=== AVAILABLE RECORDS ===
------------
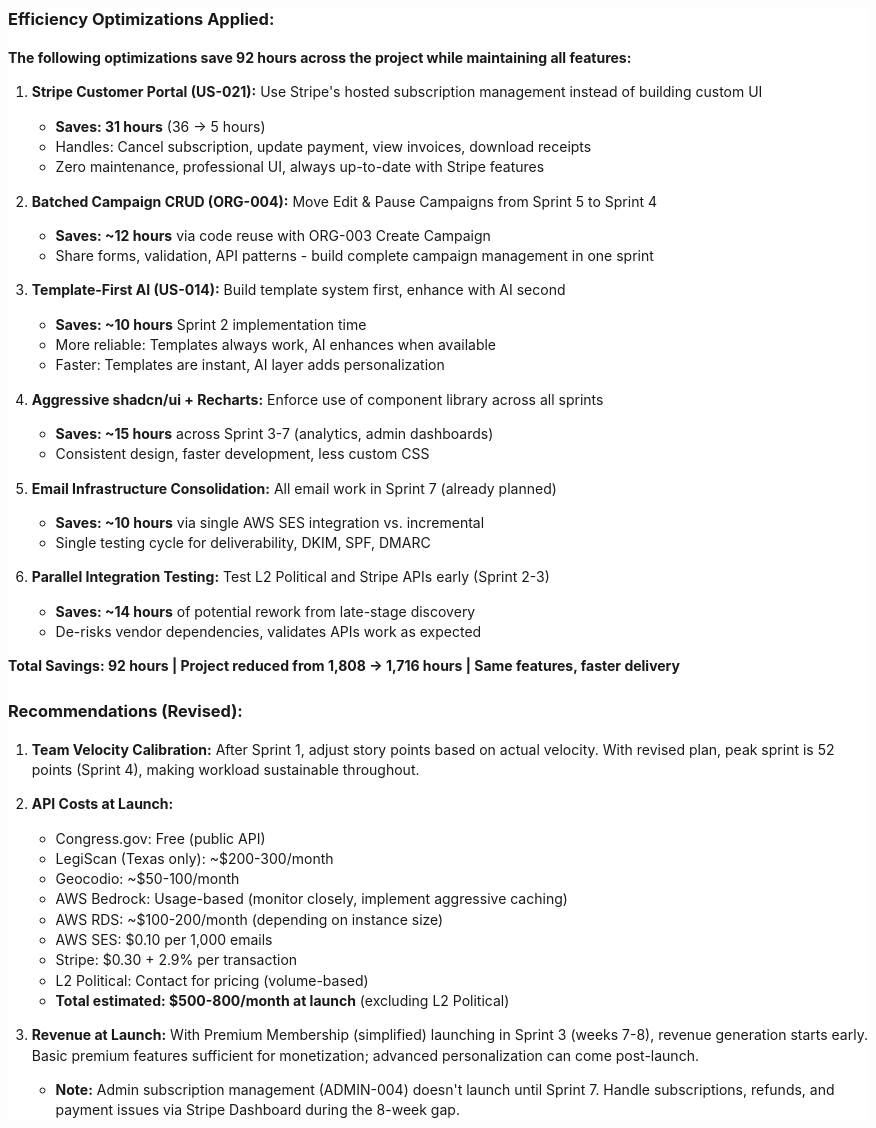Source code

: ### Efficiency Optimizations Applied:

**The following optimizations save 92 hours across the project while maintaining all features:**

1. **Stripe Customer Portal (US-021):** Use Stripe's hosted subscription management instead of building custom UI
   - **Saves: 31 hours** (36 → 5 hours)
   - Handles: Cancel subscription, update payment, view invoices, download receipts
   - Zero maintenance, professional UI, always up-to-date with Stripe features

2. **Batched Campaign CRUD (ORG-004):** Move Edit & Pause Campaigns from Sprint 5 to Sprint 4
   - **Saves: ~12 hours** via code reuse with ORG-003 Create Campaign
   - Share forms, validation, API patterns - build complete campaign management in one sprint

3. **Template-First AI (US-014):** Build template system first, enhance with AI second
   - **Saves: ~10 hours** Sprint 2 implementation time
   - More reliable: Templates always work, AI enhances when available
   - Faster: Templates are instant, AI layer adds personalization

4. **Aggressive shadcn/ui + Recharts:** Enforce use of component library across all sprints
   - **Saves: ~15 hours** across Sprint 3-7 (analytics, admin dashboards)
   - Consistent design, faster development, less custom CSS

5. **Email Infrastructure Consolidation:** All email work in Sprint 7 (already planned)
   - **Saves: ~10 hours** via single AWS SES integration vs. incremental
   - Single testing cycle for deliverability, DKIM, SPF, DMARC

6. **Parallel Integration Testing:** Test L2 Political and Stripe APIs early (Sprint 2-3)
   - **Saves: ~14 hours** of potential rework from late-stage discovery
   - De-risks vendor dependencies, validates APIs work as expected

**Total Savings: 92 hours | Project reduced from 1,808 → 1,716 hours | Same features, faster delivery**

### Recommendations (Revised):

1. **Team Velocity Calibration:** After Sprint 1, adjust story points based on actual velocity. With revised plan, peak sprint is 52 points (Sprint 4), making workload sustainable throughout.

2. **API Costs at Launch:**

   - Congress.gov: Free (public API)
   - LegiScan (Texas only): ~$200-300/month
   - Geocodio: ~$50-100/month
   - AWS Bedrock: Usage-based (monitor closely, implement aggressive caching)
   - AWS RDS: ~$100-200/month (depending on instance size)
   - AWS SES: $0.10 per 1,000 emails
   - Stripe: $0.30 + 2.9% per transaction
   - L2 Political: Contact for pricing (volume-based)
   - **Total estimated: $500-800/month at launch** (excluding L2 Political)

3. **Revenue at Launch:** With Premium Membership (simplified) launching in Sprint 3 (weeks 7-8), revenue generation starts early. Basic premium features sufficient for monetization; advanced personalization can come post-launch.
   - **Note:** Admin subscription management (ADMIN-004) doesn't launch until Sprint 7. Handle subscriptions, refunds, and payment issues via Stripe Dashboard during the 8-week gap.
------------
=== ABOUT THIS TASK ===
Give back an exact repeat of the lines from the top of the data through the line that holds "- Zero maintenance, professional", both included, and omit pictures.

=== ANSWER BELOW ===
Source code

: ### Efficiency Optimizations Applied:

**The following optimizations save 92 hours across the project while maintaining all features:**

1. **Stripe Customer Portal (US-021):** Use Stripe's hosted subscription management instead of building custom UI
   - **Saves: 31 hours** (36 → 5 hours)
   - Handles: Cancel subscription, update payment, view invoices, download receipts
   - Zero maintenance, professional UI, always up-to-date with Stripe features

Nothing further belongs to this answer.